Jonathan Cook, a British journalist based in Ramallah, agrees, but for slightly different reasons. "Netanyahu would rather bolster Hamas, so it can keep a lid on the protests than face an international backlash and demands that he negotiate with the Palestinians," he writes.

"Further, a ceasefire that keeps Hamas in power in Gaza also ensures that Mahmoud Abbas and his Palestinian Authority, based in the West Bank, can be kept out… A disunited Palestine, divided territorially and ideologically, is in no position to exert pressure on Netanyahu - either through Europe or the United Nations - to begin peace talks or concede Palestinian statehood."
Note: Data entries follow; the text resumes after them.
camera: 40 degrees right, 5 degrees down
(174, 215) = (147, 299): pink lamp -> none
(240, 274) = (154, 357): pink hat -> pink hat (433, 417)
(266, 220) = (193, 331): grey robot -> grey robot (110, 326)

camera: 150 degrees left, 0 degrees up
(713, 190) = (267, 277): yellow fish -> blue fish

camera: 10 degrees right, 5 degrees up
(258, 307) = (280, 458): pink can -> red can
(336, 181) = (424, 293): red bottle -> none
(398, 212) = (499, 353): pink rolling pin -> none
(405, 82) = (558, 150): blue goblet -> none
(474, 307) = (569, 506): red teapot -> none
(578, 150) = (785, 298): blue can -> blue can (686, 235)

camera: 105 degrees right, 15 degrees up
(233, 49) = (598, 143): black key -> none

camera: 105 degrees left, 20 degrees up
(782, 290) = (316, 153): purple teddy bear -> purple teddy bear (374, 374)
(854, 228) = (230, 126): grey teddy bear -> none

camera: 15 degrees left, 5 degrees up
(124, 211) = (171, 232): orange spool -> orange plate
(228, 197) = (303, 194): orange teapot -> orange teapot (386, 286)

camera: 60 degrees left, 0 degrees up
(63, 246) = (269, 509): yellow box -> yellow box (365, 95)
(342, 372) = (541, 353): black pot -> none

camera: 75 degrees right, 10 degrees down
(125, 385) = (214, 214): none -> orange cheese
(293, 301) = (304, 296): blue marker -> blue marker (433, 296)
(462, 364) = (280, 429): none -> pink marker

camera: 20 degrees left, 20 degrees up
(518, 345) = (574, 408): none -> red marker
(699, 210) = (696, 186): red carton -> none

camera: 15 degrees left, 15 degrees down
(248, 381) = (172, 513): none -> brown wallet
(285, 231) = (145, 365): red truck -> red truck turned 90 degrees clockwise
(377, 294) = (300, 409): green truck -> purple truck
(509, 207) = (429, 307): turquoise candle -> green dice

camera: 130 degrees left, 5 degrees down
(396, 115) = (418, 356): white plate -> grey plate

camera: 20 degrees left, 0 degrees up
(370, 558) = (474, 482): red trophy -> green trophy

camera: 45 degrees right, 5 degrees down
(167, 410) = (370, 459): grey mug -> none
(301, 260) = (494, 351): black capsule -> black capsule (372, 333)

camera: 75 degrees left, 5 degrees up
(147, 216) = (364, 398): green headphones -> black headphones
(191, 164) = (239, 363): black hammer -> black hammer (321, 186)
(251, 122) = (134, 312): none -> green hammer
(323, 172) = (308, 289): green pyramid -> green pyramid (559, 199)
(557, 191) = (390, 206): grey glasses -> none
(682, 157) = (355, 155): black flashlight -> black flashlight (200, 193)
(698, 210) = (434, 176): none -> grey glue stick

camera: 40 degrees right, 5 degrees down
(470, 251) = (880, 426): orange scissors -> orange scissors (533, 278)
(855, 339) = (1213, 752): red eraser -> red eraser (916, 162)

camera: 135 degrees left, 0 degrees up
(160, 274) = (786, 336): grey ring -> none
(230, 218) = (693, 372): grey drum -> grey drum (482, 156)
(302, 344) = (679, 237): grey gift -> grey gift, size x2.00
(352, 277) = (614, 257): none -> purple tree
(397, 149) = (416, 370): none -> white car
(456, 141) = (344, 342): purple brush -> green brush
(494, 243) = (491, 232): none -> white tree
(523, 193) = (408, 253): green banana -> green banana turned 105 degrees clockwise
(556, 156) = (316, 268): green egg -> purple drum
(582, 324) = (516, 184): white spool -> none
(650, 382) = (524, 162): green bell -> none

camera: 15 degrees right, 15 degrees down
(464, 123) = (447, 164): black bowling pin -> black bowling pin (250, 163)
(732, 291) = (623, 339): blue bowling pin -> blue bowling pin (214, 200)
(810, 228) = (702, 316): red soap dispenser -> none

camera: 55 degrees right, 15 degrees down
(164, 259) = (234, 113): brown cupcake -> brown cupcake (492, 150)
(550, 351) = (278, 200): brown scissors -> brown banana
No matter what Palestinians in Gaza think about Israel's intentions, most are united in their antipathy towards another war. One of Netanyahu's demands reported during the Egyptian-moderated talks was an end to efforts during the Gaza border protests to breach the fence and shoot fire-tipped balloons into Israeli territory.

Do the youth of Gaza, who now suffer an unemployment rate of 70 percent due to the Israeli blockade, think they should stop their Great Return March, or keep up this form of resistance?

Opinion is predictably mixed about the grand experiment, which launched on March 30.

"I think it's time for the Great Return March to end," says Ali Abusheikh, a writer for WeAreNotNumbers.org, a youth narrative project. "I think it could indeed provoke another war, particularly the flaming balloons, and I see people with crutches wherever I go almost every day now." 

Tarneem Hammad, another We Are Not Numbers writer, disagrees: "The Great Return March started as peaceful protests to remind the world of Palestinian refugees' right to return to their homeland. I think the right thing to do is to stop Israel's ruthless response to these peaceful protests instead of stopping the protesters. Everyone has the right to demand their rights."

Middian, the political science student, says "protest is the only voice the people are given".

"Instead of stopping the protests, the international community must stand in the face of Israel and make it stop shooting defenceless Palestinians."


Ahmed Alnaouq is a Gazan Palestinian writer for We Are Not Numbers currently is based in Cairo, Egypt.